● Task item:
Below are lines of data, and only some are wanted. Please repeat exactly those from the line that has "20: (433, 229, 1.80)" through the line that has "31: (329, 7, 2.32)".

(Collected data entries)
_____
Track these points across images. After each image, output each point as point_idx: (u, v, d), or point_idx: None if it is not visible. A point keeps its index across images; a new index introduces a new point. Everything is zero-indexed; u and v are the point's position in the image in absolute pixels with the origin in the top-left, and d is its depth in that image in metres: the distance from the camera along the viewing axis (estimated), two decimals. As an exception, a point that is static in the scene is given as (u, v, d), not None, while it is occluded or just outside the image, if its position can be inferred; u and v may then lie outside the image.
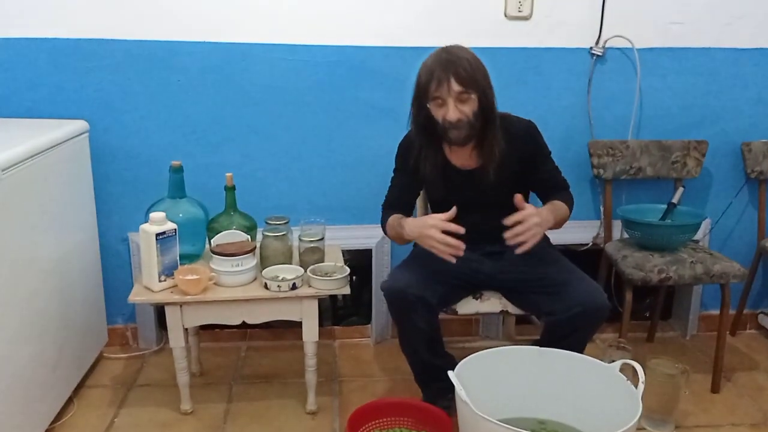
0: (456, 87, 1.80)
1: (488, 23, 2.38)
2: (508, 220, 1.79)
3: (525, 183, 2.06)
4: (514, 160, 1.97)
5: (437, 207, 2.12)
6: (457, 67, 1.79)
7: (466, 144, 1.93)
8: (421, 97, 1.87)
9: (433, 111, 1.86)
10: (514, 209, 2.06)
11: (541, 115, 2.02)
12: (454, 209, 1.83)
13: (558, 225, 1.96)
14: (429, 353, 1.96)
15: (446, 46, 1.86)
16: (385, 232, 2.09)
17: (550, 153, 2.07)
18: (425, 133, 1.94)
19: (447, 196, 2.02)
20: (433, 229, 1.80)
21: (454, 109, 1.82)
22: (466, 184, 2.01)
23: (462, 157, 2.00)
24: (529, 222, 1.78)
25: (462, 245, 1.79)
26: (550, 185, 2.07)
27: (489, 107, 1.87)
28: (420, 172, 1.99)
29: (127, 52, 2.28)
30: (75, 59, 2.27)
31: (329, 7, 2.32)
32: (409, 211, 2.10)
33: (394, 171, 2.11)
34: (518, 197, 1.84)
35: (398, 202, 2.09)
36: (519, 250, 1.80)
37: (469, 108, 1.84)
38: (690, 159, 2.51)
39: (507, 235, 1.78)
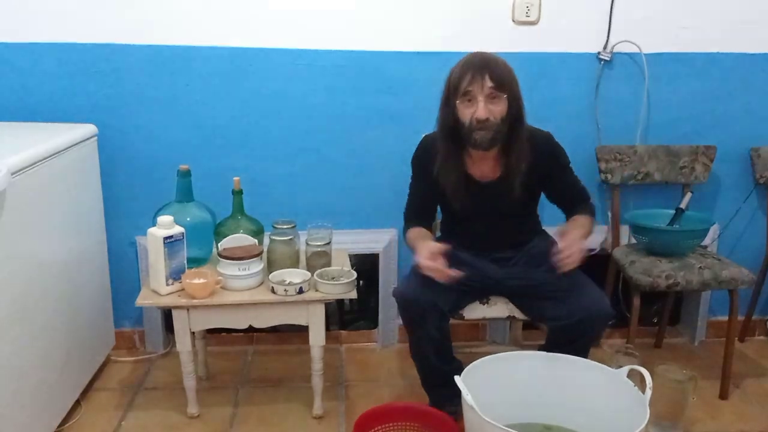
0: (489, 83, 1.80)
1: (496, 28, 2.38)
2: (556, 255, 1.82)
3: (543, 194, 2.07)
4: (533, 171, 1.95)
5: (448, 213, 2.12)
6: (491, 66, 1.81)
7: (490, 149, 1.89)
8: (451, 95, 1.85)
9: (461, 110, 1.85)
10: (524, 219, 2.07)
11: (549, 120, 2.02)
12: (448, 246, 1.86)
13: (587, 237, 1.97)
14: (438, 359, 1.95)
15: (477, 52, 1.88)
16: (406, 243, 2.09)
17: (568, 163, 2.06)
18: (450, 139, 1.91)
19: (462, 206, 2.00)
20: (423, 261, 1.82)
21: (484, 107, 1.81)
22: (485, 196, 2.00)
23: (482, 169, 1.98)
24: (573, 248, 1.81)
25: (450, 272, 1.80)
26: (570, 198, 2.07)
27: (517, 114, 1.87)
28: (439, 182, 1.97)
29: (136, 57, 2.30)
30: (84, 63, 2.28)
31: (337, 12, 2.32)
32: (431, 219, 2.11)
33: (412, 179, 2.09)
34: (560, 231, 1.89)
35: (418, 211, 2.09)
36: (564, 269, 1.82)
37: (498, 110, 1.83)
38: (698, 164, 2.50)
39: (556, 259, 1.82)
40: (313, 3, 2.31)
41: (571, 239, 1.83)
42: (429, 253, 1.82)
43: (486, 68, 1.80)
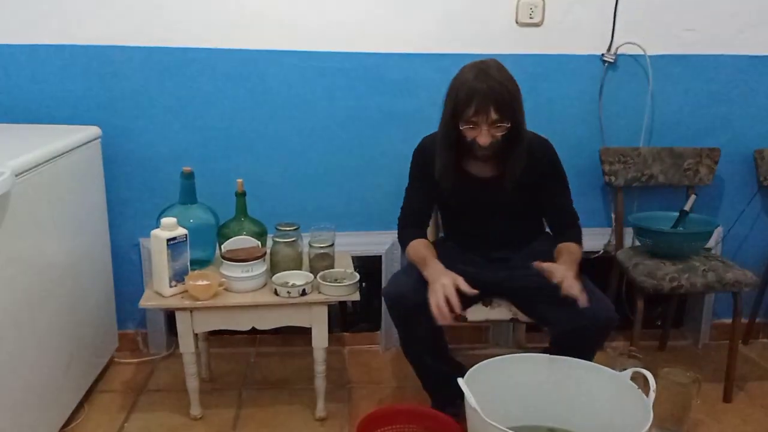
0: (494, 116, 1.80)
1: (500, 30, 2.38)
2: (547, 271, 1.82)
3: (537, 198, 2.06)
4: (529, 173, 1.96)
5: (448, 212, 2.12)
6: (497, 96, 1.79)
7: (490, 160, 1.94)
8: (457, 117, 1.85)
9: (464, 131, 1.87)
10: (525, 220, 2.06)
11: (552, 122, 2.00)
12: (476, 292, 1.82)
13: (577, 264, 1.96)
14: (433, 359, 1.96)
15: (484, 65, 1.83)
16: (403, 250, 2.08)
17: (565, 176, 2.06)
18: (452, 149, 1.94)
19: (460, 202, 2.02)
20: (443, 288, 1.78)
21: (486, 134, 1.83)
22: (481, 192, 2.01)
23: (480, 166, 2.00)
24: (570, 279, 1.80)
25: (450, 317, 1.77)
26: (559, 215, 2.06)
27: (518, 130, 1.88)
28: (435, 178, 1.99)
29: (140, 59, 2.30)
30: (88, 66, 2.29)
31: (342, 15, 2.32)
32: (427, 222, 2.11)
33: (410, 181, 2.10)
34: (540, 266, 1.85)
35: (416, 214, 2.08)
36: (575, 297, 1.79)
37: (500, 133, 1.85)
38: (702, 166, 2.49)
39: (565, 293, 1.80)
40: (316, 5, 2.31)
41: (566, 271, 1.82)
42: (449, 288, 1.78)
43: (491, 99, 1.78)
_____
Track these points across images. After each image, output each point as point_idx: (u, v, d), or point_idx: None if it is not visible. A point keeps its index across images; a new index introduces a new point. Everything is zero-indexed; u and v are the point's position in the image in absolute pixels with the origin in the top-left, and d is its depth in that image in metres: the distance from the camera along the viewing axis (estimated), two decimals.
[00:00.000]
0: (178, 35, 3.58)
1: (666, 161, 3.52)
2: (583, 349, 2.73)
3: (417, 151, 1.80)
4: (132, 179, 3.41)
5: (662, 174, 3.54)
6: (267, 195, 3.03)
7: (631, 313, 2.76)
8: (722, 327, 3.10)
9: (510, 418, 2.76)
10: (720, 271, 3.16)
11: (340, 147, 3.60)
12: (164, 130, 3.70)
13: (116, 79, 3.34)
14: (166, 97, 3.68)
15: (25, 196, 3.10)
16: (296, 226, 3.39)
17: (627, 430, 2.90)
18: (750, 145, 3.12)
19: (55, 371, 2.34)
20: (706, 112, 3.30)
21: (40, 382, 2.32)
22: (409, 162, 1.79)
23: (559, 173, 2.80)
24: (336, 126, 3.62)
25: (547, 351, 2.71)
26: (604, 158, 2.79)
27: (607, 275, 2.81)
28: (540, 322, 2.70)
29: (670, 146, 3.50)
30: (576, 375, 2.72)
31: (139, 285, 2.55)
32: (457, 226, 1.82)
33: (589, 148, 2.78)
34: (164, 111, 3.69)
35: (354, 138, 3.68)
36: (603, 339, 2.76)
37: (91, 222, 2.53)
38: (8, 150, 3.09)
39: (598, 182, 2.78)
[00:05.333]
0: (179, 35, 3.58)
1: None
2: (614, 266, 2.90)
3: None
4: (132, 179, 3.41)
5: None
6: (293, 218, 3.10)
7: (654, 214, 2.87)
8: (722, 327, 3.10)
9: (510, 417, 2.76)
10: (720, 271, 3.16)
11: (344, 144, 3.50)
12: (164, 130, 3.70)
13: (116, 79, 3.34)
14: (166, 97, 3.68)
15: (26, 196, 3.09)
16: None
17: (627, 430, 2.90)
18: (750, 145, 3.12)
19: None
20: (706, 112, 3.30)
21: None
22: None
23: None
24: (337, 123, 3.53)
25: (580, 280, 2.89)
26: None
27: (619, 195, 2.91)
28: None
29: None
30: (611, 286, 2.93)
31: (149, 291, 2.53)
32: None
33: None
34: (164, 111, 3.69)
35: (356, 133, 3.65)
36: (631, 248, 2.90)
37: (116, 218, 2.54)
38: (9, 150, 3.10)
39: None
_____
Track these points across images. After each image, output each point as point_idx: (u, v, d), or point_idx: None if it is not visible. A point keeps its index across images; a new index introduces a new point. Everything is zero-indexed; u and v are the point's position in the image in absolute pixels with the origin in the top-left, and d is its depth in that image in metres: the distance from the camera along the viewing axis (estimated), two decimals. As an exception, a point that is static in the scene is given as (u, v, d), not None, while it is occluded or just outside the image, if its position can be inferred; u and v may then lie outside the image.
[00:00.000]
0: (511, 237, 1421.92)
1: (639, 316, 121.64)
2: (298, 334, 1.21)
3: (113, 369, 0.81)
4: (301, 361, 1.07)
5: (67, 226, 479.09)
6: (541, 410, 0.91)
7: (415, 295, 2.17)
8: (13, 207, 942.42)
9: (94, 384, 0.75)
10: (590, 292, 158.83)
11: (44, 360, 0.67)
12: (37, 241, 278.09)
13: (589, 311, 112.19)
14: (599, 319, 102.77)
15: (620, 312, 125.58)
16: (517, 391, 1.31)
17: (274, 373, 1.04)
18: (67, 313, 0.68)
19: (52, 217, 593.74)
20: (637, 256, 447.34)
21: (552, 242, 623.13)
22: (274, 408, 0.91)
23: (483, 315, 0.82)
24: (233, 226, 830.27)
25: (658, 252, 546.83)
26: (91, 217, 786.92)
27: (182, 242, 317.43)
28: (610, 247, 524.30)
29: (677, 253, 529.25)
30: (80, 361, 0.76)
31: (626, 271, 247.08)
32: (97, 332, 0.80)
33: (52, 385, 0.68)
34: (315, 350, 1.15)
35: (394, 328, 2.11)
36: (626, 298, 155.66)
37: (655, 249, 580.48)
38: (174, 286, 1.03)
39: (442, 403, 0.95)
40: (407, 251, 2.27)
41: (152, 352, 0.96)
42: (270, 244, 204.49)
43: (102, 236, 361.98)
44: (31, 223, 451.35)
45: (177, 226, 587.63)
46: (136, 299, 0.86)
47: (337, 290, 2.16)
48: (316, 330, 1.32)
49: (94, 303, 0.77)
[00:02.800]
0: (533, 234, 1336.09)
_____
● Response to this task:
20: (433, 229, 1.80)
21: (454, 109, 1.82)
22: (466, 184, 2.01)
23: (462, 157, 2.00)
24: (529, 222, 1.78)
25: (462, 245, 1.79)
26: (550, 185, 2.07)
27: (489, 107, 1.87)
28: (420, 172, 1.99)
29: (127, 52, 2.28)
30: (75, 59, 2.27)
31: (329, 7, 2.32)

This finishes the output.